Floodlight and SatVu fused HotSat-1 thermal imagery with OCO-2 CO₂ retrievals at ArcelorMittal's Dunkerque steel plant. The combined signal traced blast-furnace shutdowns through 2023 and 2024 with no instrumentation on site.
When SatVu's thermal satellite caught Blast Furnace 1 going dark at ArcelorMittal's Dunkerque plant in March 2023, Floodlight's CO₂ measurements told the same story from a different orbit.
ArcelorMittal's Dunkerque plant in northern France has been producing steel since 1991. At full capacity, the facility turns out roughly seven million tonnes of finished steel a year. Like every blast-furnace integrated mill, it runs continuously when it is running, and the volume of CO₂ leaving its stacks tracks closely with how many furnaces are active and how hard they are being pushed.
That tight relationship between operations and emissions is what makes Dunkerque an ideal test case for satellite-based monitoring. If satellite observations can detect a change in furnace status from orbit, they can plausibly do the same across the rest of the world's heavy industry, where on-site instrumentation is uneven and self-reporting is not always timely. The research question Floodlight and SatVu set out to answer together was direct: do changes in the thermal profile of a facility correspond with measurable shifts in its CO₂ emissions?
SatVu's HotSat-1 satellite captures high-resolution thermal imagery, which made it possible to identify when individual blast furnaces at Dunkerque were running and when they were not. The thermal record showed that Blast Furnace 1 was permanently shut down on March 30, 2023, that Blast Furnace 3 went offline briefly and resumed in early April, and that Blast Furnace 4 stayed dark until October. With those operational timestamps in hand, Floodlight ran a top-down CO₂ analysis against the same windows.
The benchmark month was February 2023, before any of the shutdowns and well clear of any lingering COVID disruption. Floodlight processed an OCO-2 overpass for that period using its proprietary plume dispersion methodology, modeled the wind transport between the facility and the satellite sounding points, and arrived at a monthly emission estimate of 328,455 tonnes of CO₂. That figure became the all-furnaces-active baseline.
For the next test, Floodlight targeted June 2023, when Blast Furnace 1 was permanently offline and Blast Furnace 4 was also down. The same methodology returned 161,663 tonnes of CO₂ for that month, roughly half the baseline. The thermal data and the CO₂ measurements were telling the same story without sharing any source.
Finally, Floodlight ran the analysis for September 2024, after Blast Furnace 4 came back online. The result was 230,905 tonnes of CO₂, sitting between the two earlier readings exactly as the operational profile would predict.

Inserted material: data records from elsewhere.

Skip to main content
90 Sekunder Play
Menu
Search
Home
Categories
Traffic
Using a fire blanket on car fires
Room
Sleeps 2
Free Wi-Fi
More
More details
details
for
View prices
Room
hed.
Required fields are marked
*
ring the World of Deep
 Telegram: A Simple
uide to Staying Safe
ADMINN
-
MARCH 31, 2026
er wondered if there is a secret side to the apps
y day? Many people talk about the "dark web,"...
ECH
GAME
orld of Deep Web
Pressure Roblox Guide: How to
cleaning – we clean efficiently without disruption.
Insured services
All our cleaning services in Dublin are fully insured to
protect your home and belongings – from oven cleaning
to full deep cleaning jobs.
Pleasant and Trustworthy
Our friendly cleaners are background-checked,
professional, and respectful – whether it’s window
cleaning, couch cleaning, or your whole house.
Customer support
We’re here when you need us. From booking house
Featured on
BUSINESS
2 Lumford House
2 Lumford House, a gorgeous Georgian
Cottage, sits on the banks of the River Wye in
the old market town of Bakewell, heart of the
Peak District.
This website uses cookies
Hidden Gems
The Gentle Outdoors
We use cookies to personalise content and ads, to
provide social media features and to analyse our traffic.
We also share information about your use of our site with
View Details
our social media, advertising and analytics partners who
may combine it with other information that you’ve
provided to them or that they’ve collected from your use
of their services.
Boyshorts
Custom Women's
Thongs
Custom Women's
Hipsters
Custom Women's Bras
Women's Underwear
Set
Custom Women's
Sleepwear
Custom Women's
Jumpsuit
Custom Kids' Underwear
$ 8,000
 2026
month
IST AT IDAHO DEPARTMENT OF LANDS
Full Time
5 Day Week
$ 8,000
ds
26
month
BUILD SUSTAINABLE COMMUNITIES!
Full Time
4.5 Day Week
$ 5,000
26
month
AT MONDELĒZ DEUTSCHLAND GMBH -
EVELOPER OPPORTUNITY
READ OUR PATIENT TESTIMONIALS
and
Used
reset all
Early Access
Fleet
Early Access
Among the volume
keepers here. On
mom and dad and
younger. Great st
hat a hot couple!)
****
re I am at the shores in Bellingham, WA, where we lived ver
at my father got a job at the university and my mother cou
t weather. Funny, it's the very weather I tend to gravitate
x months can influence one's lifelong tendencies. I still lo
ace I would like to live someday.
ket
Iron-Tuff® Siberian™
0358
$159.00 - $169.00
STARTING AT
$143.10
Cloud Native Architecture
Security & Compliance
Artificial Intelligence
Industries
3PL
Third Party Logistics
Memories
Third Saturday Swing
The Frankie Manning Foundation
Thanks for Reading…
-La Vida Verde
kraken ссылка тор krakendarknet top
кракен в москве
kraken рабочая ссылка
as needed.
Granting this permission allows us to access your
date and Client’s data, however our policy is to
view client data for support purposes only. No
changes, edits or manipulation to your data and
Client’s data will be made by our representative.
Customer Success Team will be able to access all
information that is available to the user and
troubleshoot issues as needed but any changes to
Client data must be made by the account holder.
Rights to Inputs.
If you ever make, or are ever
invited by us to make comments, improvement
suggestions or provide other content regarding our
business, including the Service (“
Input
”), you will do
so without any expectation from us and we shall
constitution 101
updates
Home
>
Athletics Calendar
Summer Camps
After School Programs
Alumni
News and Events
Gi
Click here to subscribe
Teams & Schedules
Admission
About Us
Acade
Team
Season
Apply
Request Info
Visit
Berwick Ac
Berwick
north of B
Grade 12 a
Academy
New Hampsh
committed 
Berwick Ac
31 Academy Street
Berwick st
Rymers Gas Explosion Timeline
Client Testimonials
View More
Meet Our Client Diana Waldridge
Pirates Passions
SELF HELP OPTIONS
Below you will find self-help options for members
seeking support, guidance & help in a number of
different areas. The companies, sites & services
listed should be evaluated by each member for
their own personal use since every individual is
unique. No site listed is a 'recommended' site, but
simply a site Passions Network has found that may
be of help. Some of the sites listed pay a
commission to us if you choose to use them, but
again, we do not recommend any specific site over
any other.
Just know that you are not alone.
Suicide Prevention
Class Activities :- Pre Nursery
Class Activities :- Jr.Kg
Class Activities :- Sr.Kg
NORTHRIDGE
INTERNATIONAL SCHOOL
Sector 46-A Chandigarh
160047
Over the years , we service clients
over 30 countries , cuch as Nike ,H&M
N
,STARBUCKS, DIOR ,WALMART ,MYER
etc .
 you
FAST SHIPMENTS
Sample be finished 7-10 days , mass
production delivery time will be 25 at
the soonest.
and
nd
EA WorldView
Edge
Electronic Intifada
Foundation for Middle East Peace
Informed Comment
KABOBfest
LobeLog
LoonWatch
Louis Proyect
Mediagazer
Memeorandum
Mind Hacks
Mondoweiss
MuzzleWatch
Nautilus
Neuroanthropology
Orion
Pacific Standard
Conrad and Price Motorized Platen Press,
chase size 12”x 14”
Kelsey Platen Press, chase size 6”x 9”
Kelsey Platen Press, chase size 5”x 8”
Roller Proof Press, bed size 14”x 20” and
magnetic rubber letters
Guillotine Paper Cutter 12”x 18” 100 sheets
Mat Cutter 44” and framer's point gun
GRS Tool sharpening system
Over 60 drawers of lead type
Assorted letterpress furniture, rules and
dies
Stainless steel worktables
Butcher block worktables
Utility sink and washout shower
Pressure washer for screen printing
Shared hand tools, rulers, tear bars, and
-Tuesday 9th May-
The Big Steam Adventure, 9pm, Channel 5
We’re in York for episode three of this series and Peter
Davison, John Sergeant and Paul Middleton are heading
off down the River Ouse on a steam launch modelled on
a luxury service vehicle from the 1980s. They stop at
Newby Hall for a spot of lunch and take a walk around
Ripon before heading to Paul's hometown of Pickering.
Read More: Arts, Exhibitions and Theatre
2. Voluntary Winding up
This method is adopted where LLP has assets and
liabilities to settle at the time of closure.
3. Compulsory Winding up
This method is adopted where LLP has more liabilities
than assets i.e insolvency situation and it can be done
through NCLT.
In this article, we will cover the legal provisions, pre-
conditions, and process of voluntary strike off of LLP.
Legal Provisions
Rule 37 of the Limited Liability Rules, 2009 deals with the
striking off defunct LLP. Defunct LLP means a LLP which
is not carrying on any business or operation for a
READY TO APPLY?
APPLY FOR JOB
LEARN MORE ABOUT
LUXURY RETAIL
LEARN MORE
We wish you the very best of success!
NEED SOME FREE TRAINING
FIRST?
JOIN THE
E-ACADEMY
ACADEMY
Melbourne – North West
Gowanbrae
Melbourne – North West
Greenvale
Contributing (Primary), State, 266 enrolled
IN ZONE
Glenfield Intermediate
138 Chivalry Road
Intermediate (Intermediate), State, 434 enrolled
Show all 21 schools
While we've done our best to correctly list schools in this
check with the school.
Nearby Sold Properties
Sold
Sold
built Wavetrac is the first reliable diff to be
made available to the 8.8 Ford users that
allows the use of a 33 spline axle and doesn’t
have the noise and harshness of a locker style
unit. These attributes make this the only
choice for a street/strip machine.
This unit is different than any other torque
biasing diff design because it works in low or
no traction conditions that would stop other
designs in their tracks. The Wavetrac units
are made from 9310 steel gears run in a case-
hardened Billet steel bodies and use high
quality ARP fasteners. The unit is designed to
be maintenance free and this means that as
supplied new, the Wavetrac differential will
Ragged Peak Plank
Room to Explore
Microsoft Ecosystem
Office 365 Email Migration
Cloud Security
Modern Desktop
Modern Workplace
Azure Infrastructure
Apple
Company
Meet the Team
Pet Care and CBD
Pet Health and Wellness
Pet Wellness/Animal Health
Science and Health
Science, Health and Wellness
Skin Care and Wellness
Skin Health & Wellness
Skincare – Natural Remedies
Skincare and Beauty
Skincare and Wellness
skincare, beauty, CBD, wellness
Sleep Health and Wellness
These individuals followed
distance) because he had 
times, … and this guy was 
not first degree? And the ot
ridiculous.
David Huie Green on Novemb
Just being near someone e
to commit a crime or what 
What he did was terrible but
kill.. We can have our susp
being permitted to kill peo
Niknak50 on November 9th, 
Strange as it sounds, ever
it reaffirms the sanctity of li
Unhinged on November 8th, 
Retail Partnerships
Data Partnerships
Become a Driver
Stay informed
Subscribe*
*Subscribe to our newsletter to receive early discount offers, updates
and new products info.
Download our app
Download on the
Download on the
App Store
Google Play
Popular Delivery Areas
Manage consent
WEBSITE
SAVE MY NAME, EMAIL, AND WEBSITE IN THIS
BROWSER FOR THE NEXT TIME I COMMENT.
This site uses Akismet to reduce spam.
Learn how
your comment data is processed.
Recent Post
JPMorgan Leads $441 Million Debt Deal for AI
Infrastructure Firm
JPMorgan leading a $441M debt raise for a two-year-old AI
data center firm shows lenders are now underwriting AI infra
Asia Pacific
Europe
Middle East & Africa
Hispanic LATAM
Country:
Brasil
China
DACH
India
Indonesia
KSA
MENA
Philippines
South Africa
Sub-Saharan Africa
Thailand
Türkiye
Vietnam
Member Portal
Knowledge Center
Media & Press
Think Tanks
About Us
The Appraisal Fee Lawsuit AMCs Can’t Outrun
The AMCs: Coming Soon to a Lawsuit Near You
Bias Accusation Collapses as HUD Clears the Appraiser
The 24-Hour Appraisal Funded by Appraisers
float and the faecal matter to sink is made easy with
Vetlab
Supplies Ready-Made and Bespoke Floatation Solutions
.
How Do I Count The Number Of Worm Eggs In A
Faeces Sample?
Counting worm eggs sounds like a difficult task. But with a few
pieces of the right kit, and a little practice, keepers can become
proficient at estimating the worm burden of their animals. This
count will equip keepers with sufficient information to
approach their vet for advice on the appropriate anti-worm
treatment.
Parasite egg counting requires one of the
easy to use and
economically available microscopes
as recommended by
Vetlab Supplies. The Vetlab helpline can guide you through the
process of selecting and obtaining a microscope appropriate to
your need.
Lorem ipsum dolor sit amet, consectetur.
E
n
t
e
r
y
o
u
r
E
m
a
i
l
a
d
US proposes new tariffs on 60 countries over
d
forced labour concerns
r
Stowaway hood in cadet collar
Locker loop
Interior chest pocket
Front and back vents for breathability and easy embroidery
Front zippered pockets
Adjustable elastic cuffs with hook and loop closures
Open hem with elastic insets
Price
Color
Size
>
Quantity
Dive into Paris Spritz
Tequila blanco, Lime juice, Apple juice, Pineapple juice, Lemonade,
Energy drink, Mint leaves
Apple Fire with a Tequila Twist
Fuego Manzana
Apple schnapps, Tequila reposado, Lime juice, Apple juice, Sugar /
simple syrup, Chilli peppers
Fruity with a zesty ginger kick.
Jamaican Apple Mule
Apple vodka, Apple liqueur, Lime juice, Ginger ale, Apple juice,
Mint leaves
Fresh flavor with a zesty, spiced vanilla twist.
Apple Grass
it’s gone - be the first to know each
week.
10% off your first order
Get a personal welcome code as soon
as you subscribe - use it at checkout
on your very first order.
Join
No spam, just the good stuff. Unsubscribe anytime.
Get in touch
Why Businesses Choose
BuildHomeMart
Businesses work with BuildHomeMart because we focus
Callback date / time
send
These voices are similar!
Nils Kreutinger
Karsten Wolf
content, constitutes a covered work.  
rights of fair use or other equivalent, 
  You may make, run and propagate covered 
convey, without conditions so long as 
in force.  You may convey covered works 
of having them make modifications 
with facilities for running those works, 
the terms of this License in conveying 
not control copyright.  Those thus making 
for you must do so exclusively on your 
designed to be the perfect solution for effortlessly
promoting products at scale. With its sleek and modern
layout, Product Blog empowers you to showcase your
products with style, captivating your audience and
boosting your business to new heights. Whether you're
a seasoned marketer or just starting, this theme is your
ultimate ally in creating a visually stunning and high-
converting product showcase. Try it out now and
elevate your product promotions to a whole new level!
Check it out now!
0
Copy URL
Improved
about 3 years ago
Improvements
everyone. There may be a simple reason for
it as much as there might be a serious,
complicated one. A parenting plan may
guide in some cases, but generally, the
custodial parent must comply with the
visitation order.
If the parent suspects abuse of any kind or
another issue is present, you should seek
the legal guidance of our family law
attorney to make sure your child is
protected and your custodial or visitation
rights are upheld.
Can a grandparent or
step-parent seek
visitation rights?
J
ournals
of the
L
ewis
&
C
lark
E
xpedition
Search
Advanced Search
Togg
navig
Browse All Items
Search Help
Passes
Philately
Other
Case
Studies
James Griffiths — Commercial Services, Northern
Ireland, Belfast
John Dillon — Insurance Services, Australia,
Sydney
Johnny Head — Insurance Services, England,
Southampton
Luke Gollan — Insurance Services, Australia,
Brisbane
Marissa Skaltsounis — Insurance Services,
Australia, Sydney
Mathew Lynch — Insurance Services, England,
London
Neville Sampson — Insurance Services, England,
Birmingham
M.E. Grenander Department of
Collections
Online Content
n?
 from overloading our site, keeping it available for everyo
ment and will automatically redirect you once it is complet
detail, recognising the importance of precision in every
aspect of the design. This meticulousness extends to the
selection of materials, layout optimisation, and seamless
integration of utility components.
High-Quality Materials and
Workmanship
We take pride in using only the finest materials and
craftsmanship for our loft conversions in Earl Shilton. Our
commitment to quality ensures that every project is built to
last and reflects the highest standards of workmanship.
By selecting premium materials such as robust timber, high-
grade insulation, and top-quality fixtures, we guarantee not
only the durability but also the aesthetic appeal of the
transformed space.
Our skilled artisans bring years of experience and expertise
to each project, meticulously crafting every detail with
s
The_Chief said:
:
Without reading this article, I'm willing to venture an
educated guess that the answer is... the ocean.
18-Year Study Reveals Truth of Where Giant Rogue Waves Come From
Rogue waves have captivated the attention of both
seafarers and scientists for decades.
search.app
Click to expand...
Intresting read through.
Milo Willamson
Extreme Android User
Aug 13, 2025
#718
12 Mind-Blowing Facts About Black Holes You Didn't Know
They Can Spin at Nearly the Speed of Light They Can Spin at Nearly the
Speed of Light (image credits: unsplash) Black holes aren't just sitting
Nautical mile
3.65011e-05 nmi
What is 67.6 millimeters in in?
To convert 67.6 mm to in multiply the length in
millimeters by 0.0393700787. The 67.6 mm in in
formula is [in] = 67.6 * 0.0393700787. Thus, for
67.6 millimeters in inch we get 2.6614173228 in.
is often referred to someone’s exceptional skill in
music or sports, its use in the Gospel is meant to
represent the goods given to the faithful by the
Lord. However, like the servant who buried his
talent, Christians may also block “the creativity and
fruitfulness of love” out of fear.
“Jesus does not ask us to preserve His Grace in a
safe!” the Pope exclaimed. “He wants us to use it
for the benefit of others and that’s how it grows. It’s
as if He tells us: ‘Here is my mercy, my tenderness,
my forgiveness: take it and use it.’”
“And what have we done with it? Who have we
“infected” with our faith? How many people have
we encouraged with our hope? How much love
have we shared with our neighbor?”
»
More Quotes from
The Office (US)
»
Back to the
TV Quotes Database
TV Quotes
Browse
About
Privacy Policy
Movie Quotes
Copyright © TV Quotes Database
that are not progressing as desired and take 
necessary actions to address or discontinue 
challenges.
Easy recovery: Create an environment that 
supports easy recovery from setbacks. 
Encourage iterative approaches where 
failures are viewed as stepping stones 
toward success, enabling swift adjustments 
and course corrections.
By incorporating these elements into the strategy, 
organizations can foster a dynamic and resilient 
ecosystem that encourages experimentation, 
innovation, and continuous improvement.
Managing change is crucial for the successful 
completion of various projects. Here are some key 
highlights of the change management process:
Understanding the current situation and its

The conclusion is straightforward but powerful. A facility's atmospheric signature shifts in lockstep with what happens inside the gate, and satellite measurements catch that shift with no instrumentation on site, no self-reporting, and no delay. For the next generation of MRV requirements, regulatory disclosures, and creditor due diligence in heavy industry, that signal-grade independence is the difference between a number that can be argued with and a number that cannot.
The Dunkerque analysis was carried out using publicly available OCO-2 satellite observations and SatVu's HotSat-1 thermal imagery. It demonstrates a methodology that Floodlight now applies routinely across cement, refining, chemicals, and other heavy-industry asset classes for institutional clients.